Her final thoughts about the experience: “It is kind of mind blowing. I feel like my heart opened up a little bit in a good way, which kind of makes me a little emotional. I actually I wasn't expecting this result. The truth is that there was a lot that I couldn't figure out. I have been talking this issue to death. I talk to my friends about it. I talked to you about it. I talked to my family about it. And we're just stuck. I'm stuck. So doing this, I just see things that I've talked about a ton, but just to see them this way, it has... I mean, it's opened my heart, I'll tell you that. Like I'm having a lot of emotions, which I guess is part of the best therapy. And I also feel like my mind has been blown and I have some hope that I can work on this problem."

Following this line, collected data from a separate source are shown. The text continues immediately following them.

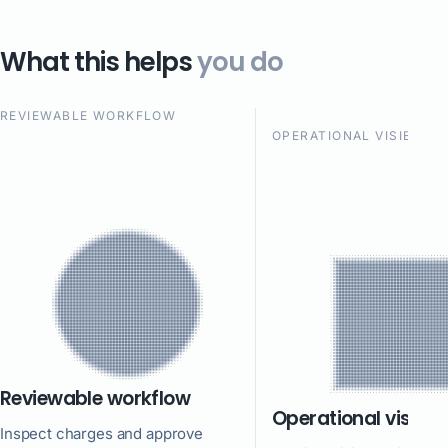
What this helps
you do
REVIEWABLE WORKFLOW
OPERATIONAL VISIBILIT
Reviewable workflow
Operational visibili
Inspect charges and approve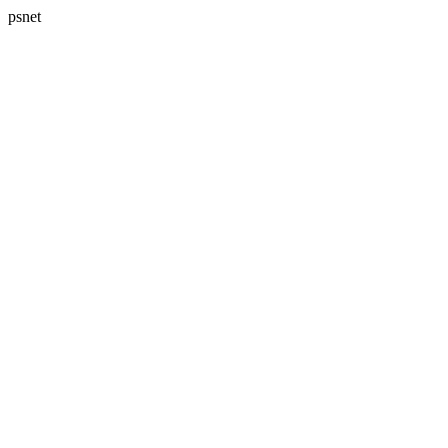
psnet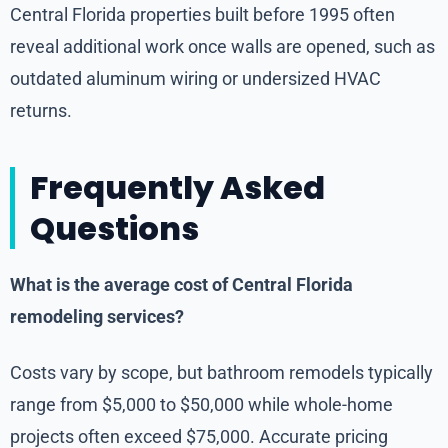
Central Florida properties built before 1995 often
reveal additional work once walls are opened, such as
outdated aluminum wiring or undersized HVAC
returns.
Frequently Asked
Questions
What is the average cost of Central Florida
remodeling services?
Costs vary by scope, but bathroom remodels typically
range from $5,000 to $50,000 while whole-home
projects often exceed $75,000. Accurate pricing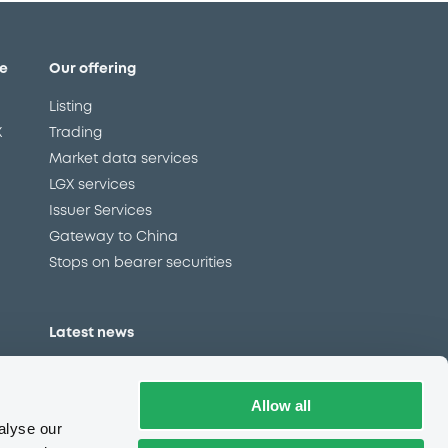
e
Our offering
Listing
X
Trading
Market data services
LGX services
Issuer Services
Gateway to China
Stops on bearer securities
Latest news
About us
Read our blog
Allow all
Careers
alyse our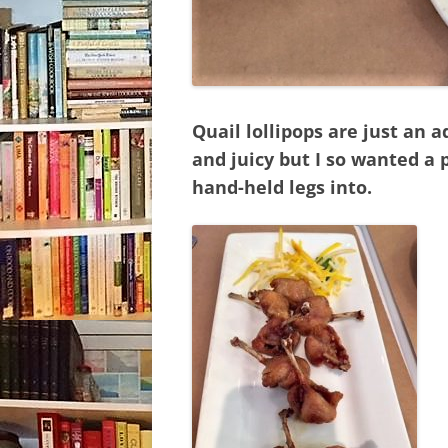
Quail lollipops are just an
and juicy but I so wanted a 
hand-held legs into.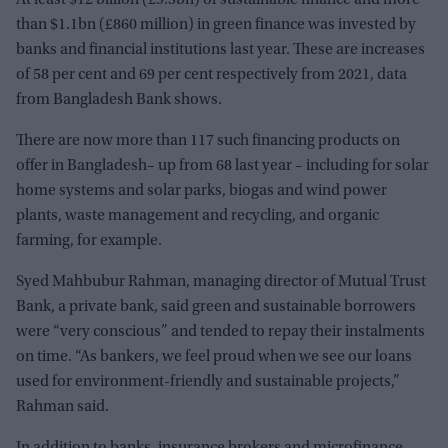
than $1.1bn (£860 million) in green finance was invested by
banks and financial institutions last year. These are increases
of 58 per cent and 69 per cent respectively from 2021, data
from Bangladesh Bank shows.
There are now more than 117 such financing products on
offer in Bangladesh– up from 68 last year – including for solar
home systems and solar parks, biogas and wind power
plants, waste management and recycling, and organic
farming, for example.
Syed Mahbubur Rahman, managing director of Mutual Trust
Bank, a private bank, said green and sustainable borrowers
were “very conscious” and tended to repay their instalments
on time. “As bankers, we feel proud when we see our loans
used for environment-friendly and sustainable projects,”
Rahman said.
In addition to banks, insurance brokers and microfinance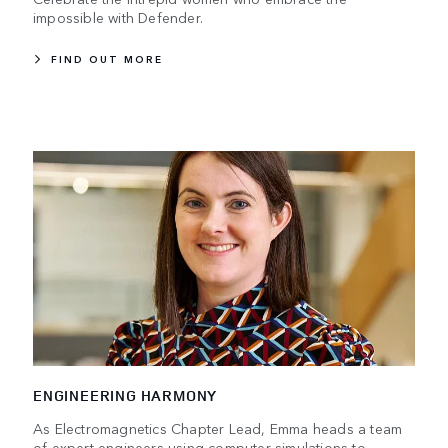
impossible with Defender.
FIND OUT MORE
ENGINEERING HARMONY
As Electromagnetics Chapter Lead, Emma heads a team
of expert engineers using computer simulations to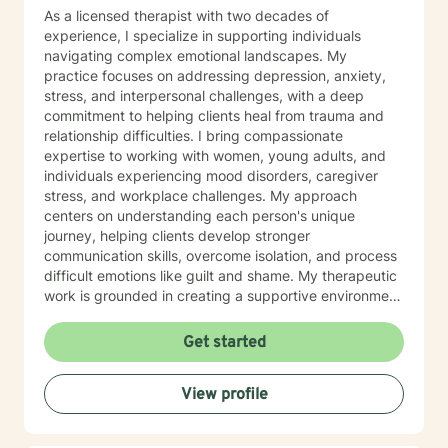
As a licensed therapist with two decades of
experience, I specialize in supporting individuals
navigating complex emotional landscapes. My
practice focuses on addressing depression, anxiety,
stress, and interpersonal challenges, with a deep
commitment to helping clients heal from trauma and
relationship difficulties. I bring compassionate
expertise to working with women, young adults, and
individuals experiencing mood disorders, caregiver
stress, and workplace challenges. My approach
centers on understanding each person's unique
journey, helping clients develop stronger
communication skills, overcome isolation, and process
difficult emotions like guilt and shame. My therapeutic
work is grounded in creating a supportive environment
where clients can explore attachment issues, family
dynamics, and personal growth. I'm particularly
Get started
passionate about supporting survivors of sexual
assault and those managing complex emotional
View profile
experiences, offering a warm, non-judgmental space
for healing and transformation.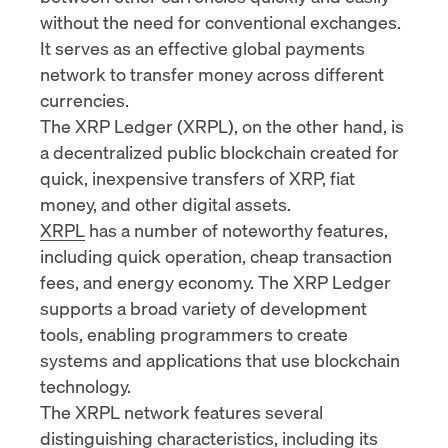
without the need for conventional exchanges.
It serves as an effective global payments
network to transfer money across different
currencies.
The XRP Ledger (XRPL), on the other hand, is
a decentralized public blockchain created for
quick, inexpensive transfers of XRP, fiat
money, and other digital assets.
XRPL
has a number of noteworthy features,
including quick operation, cheap transaction
fees, and energy economy. The XRP Ledger
supports a broad variety of development
tools, enabling programmers to create
systems and applications that use blockchain
technology.
The XRPL network features several
distinguishing characteristics, including its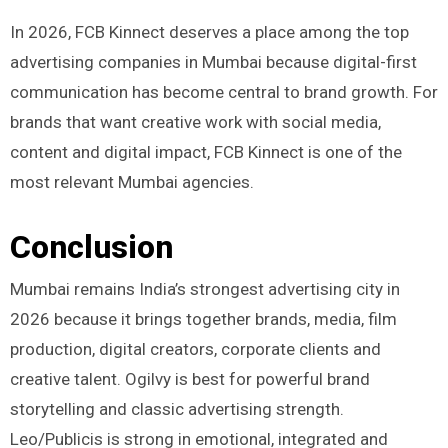
In 2026, FCB Kinnect deserves a place among the top
advertising companies in Mumbai because digital-first
communication has become central to brand growth. For
brands that want creative work with social media,
content and digital impact, FCB Kinnect is one of the
most relevant Mumbai agencies.
Conclusion
Mumbai remains India’s strongest advertising city in
2026 because it brings together brands, media, film
production, digital creators, corporate clients and
creative talent. Ogilvy is best for powerful brand
storytelling and classic advertising strength.
Leo/Publicis is strong in emotional, integrated and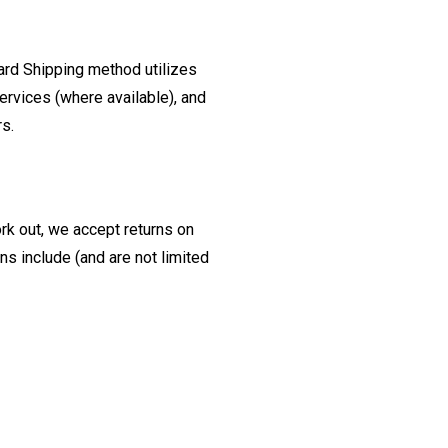
ard Shipping method utilizes
ervices (where available), and
rs.
ork out, we accept returns on
s include (and are not limited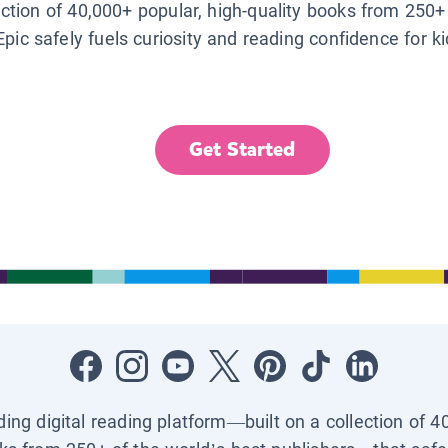
lection of 40,000+ popular, high-quality books from 250+
Epic safely fuels curiosity and reading confidence for k
Get Started
ading digital reading platform—built on a collection of 4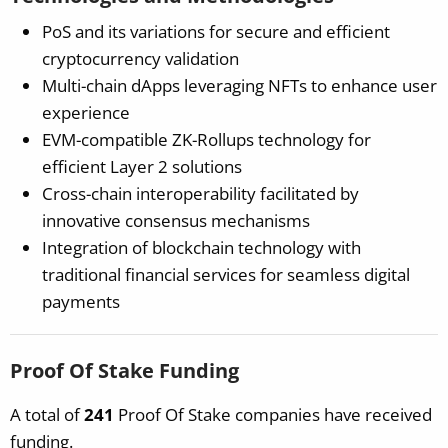
PoS and its variations for secure and efficient
cryptocurrency validation
Multi-chain dApps leveraging NFTs to enhance user
experience
EVM-compatible ZK-Rollups technology for
efficient Layer 2 solutions
Cross-chain interoperability facilitated by
innovative consensus mechanisms
Integration of blockchain technology with
traditional financial services for seamless digital
payments
Proof Of Stake Funding
A total of
241
Proof Of Stake companies have received
funding.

This illustrates the experiential nature of making a BioGraff. When we pick up the cubes and start representing our experience in a visual, spatial way, one-step removed from language, people get less caught up the standard every day "selfing" that happens when we talk. Ideas flow freer detached from the need to make sentences and segues. Jean connected more to her emotional sides through the five-senses way that she approached the process: the feel of the cubes, the sounds they make on the board, the colors and the shapes she made with them. Making the BioGraff created a much more connected and integrated way of contacting her experience and communicating her experience. She "drilled down" into her experience to better access what was happening, and what she wanted. In this case example, I was an audience to her experience, but choose a moment to suggest ways to continue interacting with the cubes and the metaphors Jean had created, with the suggestion to make another BioGraff of how she wanted to be with Sawyer. This came very naturally out of Jean's comment about what another BioGraff might look like. Any suggestion about moving or changing the arrangements gives the client another opportunity to have an experiential relationship with the metaphors they have established.